The pace of persecution of media practitioners has quickened since President Jammeh began a third consecutive five-year term following elections in September 2006. Since then, new measures were passed imposing harsh penalties, including mandatory prison sentences for sedition or "false news." A media commission to police media practice was also established. These moves, and the regular harassment of independent reporters has led to wide-spread self-censorship. The 'disappearance' of Chief Ebrimah Manneh, State House correspondent for the state-owned Daily Observer who had been missing for 18 months at the end of 2007, remained unresolved. He was arrested by state security agents in 2006 over allegations that he passed damaging information to a foreign journalist who wrote an article critical of the regime prior to an African Union Summit in Banjul. Chief Manneh was later spotted briefly at several prisons and hospitals after his disappearance. The Media Foundation of West Africa filed suit before the Community Court of Justice of the Economic Community of West African States in Nigeria seeking Chief Manneh's release from detention and compensation. The Gambian authorities have so far refused to cooperate and Manneh is now feared dead. Other reports of journalists going into hiding, being physically intimidated, or arbitrarily arrested are too numerous to name. The murder of journalist Deyda Hydara remains unsolved after three years. Hydara was managing editor of the private weekly The Point and a correspondent for both Reporters Sans Frontieres and Agence France Presse.

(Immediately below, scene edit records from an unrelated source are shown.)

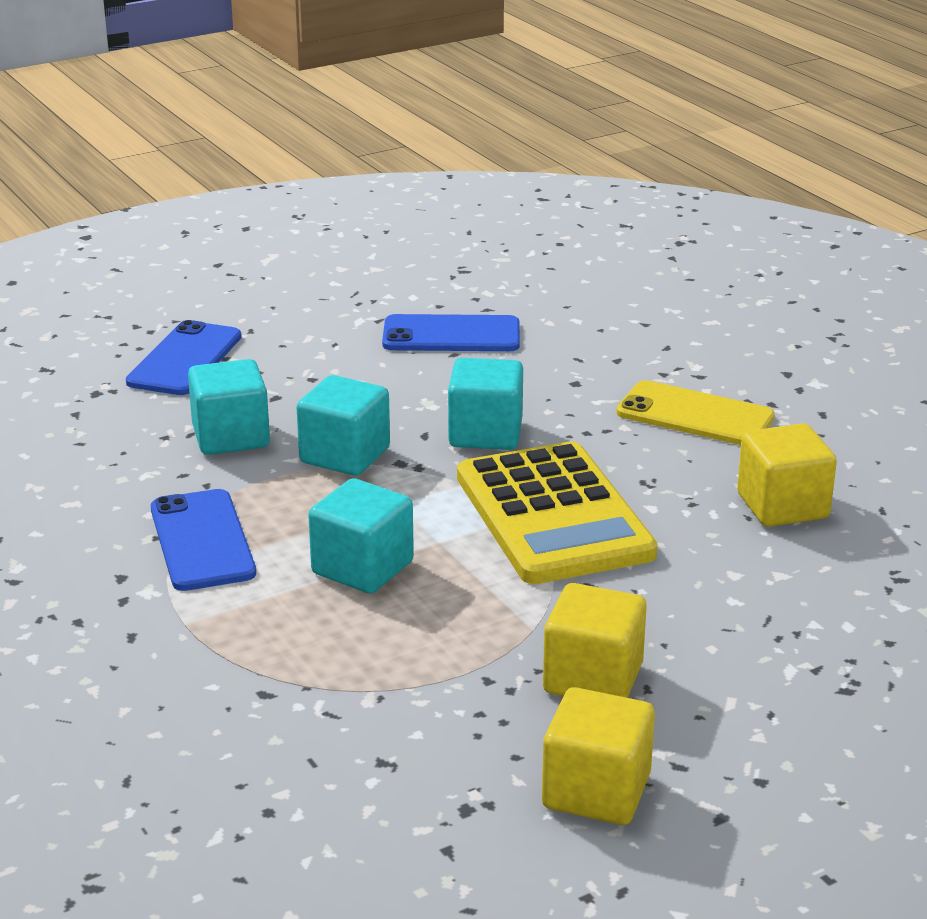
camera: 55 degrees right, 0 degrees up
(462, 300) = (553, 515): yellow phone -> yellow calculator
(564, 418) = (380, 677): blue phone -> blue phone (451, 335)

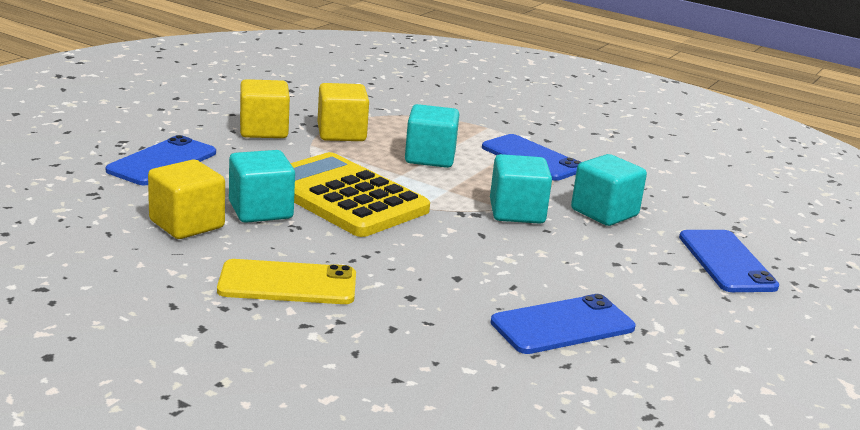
camera: 150 degrees right, 5 degrees down
(485, 433) = (440, 241): turquoise cube -> turquoise cube (260, 210)
(596, 791) = (237, 98): yellow cube -> yellow cube (341, 133)
(790, 626) = (162, 162): none -> blue phone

The government owns a daily newspaper, a national radio station, and the only national television station. Political news coverage at these outlets favors the official line. The Gambia has three private newspapers that publish biweekly or thrice weekly and four private FM radio stations. The private outlets were subjected to further pressure from publishing criticism of government and public officials in 2007. A premium television network operates as a satellite station. Internet usage is growing, rising to 4.9 percent of the population, one of the highest rates in West Africa. Although the government denies it, two US-based websites – Freedom Newspaper and All Gambian – were blocked within The Gambia in June. According to journalists working for the two sites the blockage was linked to their critical reporter about the Gambian government.